Anyway, it sounds like you both are busy, so I won't
belabor these issues further right now – looking forward to hearing
from you,
– Omer
OMER, 3/5/19
Short follow-up: I think I'm going to go ahead and publish my blog
post, and you can reply whenever and wherever you see fit, incl. on the
pages of my blog itself (where you have a standing invitation to post
your rebuttal) – sound good?
BRUCE 3/5/19
Hi Omer,
As you please.
I have a sneaking suspicion that the disagreements would arise in
simpler cases than in our paper. Are we disagreeing about probabilistic
approaches to grammar? Then
Bresnan, J., Cueni, A., Nikitina, T., & Baayen, R. H. (2007). Predicting the dative alternation. In G. Bouma, I. Kraemer, & J. Zwarts (Eds.), Cognitive foundations of interpretation (pp. 69-94). Amsterdam: KNAW.

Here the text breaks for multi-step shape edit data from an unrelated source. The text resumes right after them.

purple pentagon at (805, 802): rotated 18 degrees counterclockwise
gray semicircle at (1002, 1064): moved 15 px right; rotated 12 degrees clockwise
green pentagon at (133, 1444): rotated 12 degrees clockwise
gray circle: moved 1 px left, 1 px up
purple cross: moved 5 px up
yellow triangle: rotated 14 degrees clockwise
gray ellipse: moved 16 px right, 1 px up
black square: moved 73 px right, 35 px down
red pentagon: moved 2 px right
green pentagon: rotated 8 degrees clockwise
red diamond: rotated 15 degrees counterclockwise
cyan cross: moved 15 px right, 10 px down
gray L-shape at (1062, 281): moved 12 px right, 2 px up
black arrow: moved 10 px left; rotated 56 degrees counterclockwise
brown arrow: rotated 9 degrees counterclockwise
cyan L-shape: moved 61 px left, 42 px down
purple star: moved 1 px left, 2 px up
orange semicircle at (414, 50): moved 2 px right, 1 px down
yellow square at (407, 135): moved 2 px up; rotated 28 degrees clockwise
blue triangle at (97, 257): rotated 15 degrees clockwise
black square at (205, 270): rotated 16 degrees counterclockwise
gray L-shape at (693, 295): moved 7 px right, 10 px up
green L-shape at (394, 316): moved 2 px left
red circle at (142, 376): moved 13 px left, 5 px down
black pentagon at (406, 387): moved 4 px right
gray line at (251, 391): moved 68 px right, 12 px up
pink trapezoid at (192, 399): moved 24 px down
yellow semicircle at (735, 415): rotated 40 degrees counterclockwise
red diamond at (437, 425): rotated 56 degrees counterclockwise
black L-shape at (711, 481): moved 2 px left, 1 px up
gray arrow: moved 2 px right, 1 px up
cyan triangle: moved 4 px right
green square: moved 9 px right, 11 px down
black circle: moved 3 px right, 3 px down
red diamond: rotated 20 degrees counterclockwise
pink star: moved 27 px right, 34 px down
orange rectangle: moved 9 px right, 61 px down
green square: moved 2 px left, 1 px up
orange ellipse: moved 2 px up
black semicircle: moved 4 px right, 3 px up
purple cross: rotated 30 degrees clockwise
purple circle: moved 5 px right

would be a clearer case to discuss. Are we disagreeing about
feed-forward per se? Then Shih and Zuraw, cited by us, would be a
clearer case. Our work presupposes both earlier types of research
result and so is perhaps down the path a bit.
Regards,
Bruce
OMER, 3/5/19
No, I don't think probabilistic grammars are the content of our
disagreement, or at least not the crux of it. I am happy to assume that
the output of syntax is not a set of <PF, LF> pairings (as the
post assumes), but rather a probability distribution over said pairs
(including, perhaps, a zero probability for some), and that this
probability distribution is then convoluted with a second probability
distribution gleaned from the phonological component. This is still a
fully feed-forward system, in that nothing about the syntactic
computation needs to know anything about the phonological system in the
competence grammar. In production, it is a different story; but like we
said, in production you would also need to know what the sexual
orientation of your interlocutors is to modulate your VOT, or, in a
language like Korean, what the relative age of you and your
interlocutors are to choose the proper honorifics, etc. etc. – things
whose integration into the grammar I consider to be beyond the pale in
the first place. (Hence, in a sense, we have in these results
yet-another-reason to distinguish competence from performance.)
OMER, 3/5/19
Sorry, I was trying to add something to the reply below and instead
just sent it again :-/ What I meant to add was the following:
I can imagine the response to <content of last email> being that
convolution is commutative, and so there is no empirical content to
calling the picture I sketched "feed-forward." Let me say that even if
that's mathematically true (and it of course is), that's not an
argument in the modularity debate, for the reasons we've already
covered. Social cognition is also probabilistic, I'd assume, and so its
contributions – if they combine via convolution with the outputs of the
grammar – also commute in the same manner. The result of this line of
thinking is, then, mental globalism (or at least globalism for all
probabilistic components of the mind that connect to one another at
all). Since we have plenty of evidence from neuropathology that the
mind is modular, the argument from commutativity must be incorrect
(since it leads to a consequent that we know to be false). I therefore
assume that it is.
You could then ask what the content of the feed-forward approach is, in
view of this commutativity. My answer would be that its content lies in
the explanatory avenues it opens up, e.g. the explanation for the vast
swaths of syntax in which phonology seems to play no role whatsoever,
as well as all the evidence adduced in favor of "late insertion" within
the Distributed Morphology framework (stated somewhat more
theory-neutrally, this is evidence that the insertion context for
"morphemes" is derived syntactic structure, which implies ordering).